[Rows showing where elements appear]
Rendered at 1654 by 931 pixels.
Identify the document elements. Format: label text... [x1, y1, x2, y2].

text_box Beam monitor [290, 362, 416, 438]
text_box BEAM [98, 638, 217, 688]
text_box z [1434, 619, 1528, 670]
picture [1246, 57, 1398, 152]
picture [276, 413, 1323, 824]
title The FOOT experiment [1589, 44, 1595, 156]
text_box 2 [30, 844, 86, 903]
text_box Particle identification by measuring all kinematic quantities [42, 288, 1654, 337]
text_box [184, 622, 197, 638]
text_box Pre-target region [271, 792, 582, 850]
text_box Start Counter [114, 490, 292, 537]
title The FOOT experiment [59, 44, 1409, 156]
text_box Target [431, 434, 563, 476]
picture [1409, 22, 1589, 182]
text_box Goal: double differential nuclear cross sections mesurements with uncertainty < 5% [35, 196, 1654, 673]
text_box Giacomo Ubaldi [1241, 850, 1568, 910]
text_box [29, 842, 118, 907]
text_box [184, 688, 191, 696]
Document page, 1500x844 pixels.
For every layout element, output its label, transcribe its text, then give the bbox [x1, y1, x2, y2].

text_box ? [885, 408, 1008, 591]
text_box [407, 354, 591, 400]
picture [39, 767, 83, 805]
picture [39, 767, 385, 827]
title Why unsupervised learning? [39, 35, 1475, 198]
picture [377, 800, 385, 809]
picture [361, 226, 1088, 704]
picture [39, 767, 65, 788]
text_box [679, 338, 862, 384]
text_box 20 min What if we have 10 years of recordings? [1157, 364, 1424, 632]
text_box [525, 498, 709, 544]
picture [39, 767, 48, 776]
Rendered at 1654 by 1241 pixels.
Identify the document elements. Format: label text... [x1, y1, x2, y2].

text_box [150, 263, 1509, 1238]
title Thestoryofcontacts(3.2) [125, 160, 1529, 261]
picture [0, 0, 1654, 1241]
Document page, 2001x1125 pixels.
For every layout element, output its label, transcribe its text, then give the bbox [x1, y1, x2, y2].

DIRECTION: Render every line of the rows above as a Markdown table with two columns, "No." for a running line number and "Line" for the line itself, and leave out the blank lines.

FINAL RESULT:
| No. | Line |
|---|---|
| 1 | Rendered at 1654 by 931 pixels. |
| 2 | Identify the document elements. Format: label text... [x1, y1, x2, y2]. |
| 3 | text_box Beam monitor [290, 362, 416, 438] |
| 4 | text_box BEAM [98, 638, 217, 688] |
| 5 | text_box z [1434, 619, 1528, 670] |
| 6 | picture [1246, 57, 1398, 152] |
| 7 | picture [276, 413, 1323, 824] |
| 8 | title The FOOT experiment [1589, 44, 1595, 156] |
| 9 | text_box 2 [30, 844, 86, 903] |
| 10 | text_box Particle identification by measuring all kinematic quantities [42, 288, 1654, 337] |
| 11 | text_box [184, 622, 197, 638] |
| 12 | text_box Pre-target region [271, 792, 582, 850] |
| 13 | text_box Start Counter [114, 490, 292, 537] |
| 14 | title The FOOT experiment [59, 44, 1409, 156] |
| 15 | text_box Target [431, 434, 563, 476] |
| 16 | picture [1409, 22, 1589, 182] |
| 17 | text_box Goal: double differential nuclear cross sections mesurements with uncertainty < 5% [35, 196, 1654, 673] |
| 18 | text_box Giacomo Ubaldi [1241, 850, 1568, 910] |
| 19 | text_box [29, 842, 118, 907] |
| 20 | text_box [184, 688, 191, 696] |
| 21 | Document page, 1500x844 pixels. |
| 22 | For every layout element, output its label, transcribe its text, then give the bbox [x1, y1, x2, y2]. |
| 23 | text_box ? [885, 408, 1008, 591] |
| 24 | text_box [407, 354, 591, 400] |
| 25 | picture [39, 767, 83, 805] |
| 26 | picture [39, 767, 385, 827] |
| 27 | title Why unsupervised learning? [39, 35, 1475, 198] |
| 28 | picture [377, 800, 385, 809] |
| 29 | picture [361, 226, 1088, 704] |
| 30 | picture [39, 767, 65, 788] |
| 31 | text_box [679, 338, 862, 384] |
| 32 | text_box 20 min What if we have 10 years of recordings? [1157, 364, 1424, 632] |
| 33 | text_box [525, 498, 709, 544] |
| 34 | picture [39, 767, 48, 776] |
| 35 | Rendered at 1654 by 1241 pixels. |
| 36 | Identify the document elements. Format: label text... [x1, y1, x2, y2]. |
| 37 | text_box [150, 263, 1509, 1238] |
| 38 | title Thestoryofcontacts(3.2) [125, 160, 1529, 261] |
| 39 | picture [0, 0, 1654, 1241] |
| 40 | Document page, 2001x1125 pixels. |
| 41 | For every layout element, output its label, transcribe its text, then give the bbox [x1, y1, x2, y2]. |